Last month, Express Scripts announced that they will be introducing a new Flex Formulary, which is expected to mirror the Express Scripts National Preferred Formulary (NPF) as a starting point.  The new Flex formulary will allow ESI to easily add new, lower cost products in the middle of a plan year as they are introduced into the market.  The Flex formulary will be adjusted when authorized generic products or lower cost brand NDCs launch.

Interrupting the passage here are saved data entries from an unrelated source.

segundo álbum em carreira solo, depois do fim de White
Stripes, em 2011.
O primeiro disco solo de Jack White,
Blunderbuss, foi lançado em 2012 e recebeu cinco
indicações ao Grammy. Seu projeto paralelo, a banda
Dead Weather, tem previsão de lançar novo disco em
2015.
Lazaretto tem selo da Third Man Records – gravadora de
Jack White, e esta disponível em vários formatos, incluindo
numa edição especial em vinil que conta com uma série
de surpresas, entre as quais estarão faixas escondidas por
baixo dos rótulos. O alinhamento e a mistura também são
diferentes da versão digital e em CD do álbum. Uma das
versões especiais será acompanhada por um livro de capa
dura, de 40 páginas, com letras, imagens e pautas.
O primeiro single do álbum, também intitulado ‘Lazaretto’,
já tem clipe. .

ESI states that they will evaluate the lower-cost alternatives and determine whether they obtain preferred or non-preferred status.  If added, ESI can adjust the formulary to exclude the corresponding brand or other brand products within that therapy class.  Authorized generics (AGs) of hepatitis C treatments Epclusa and Harvoni recently launched, and these AGs are expected to be the first products evaluated under the new formulary.  Likewise, a new, lower-cost NDC of Repatha recently become available; it will likely be evaluated for inclusion as well.  With the Flex formulary, employers can choose to cover the new, lower-priced option or continue to cover the original brand formulary product, which would likely have a rebate yield impact.  This provides flexibility for those who favor a lower net cost or those who are rebate driven.

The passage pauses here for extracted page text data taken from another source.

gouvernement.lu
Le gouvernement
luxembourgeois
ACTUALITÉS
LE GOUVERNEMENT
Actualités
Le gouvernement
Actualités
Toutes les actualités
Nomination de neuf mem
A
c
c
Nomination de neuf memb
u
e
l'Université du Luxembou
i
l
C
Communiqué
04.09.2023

The Flex Formulary creates more opportunity for authorized generics in brand-only categories and maybe a viable option for pharmaceutical manufacturers launching into a crowded market when their product doesn’t offer clinical superiority.  It may also usher in more Repatha-like strategies where brand manufacturers launch a new, lower-priced NDC of the same branded product.  In the past, brand manufacturers could feel safe when they had achieved formulary placement for a given calendar year.  With the Flex formulary, there will be volatility for brand manufacturers competing in crowded brand-only categories.  Having a drug covered at the beginning of the year does not guarantee coverage throughout the plan year; the brand’s coverage may be re-evaluated, should a competitor choose to launch a lower cost NDC or an authorized generic. Although not expressly noted in press releases, PHSI anticipates the formulary could also be evaluated if an ANDA generic is approved and introduced

The Flex formulary may be most beneficial for patients in high deductible or coinsurance-based health plans, as they will see the most savings from new, lower priced products.  The Flex formulary could create disruption for patients throughout the plan year, as a medication covered at the start of a plan year could become non-formulary in the same calendar year.   This will require more vigilance on the part of the healthcare providers to understand which products are covered/preferred at any given time.  If ESI’s Flex Formulary is successful, we may see other PBMs adopting this methodology in the future, changing the way we think about drug coverage, manufacturer contracting and product marketing strategies.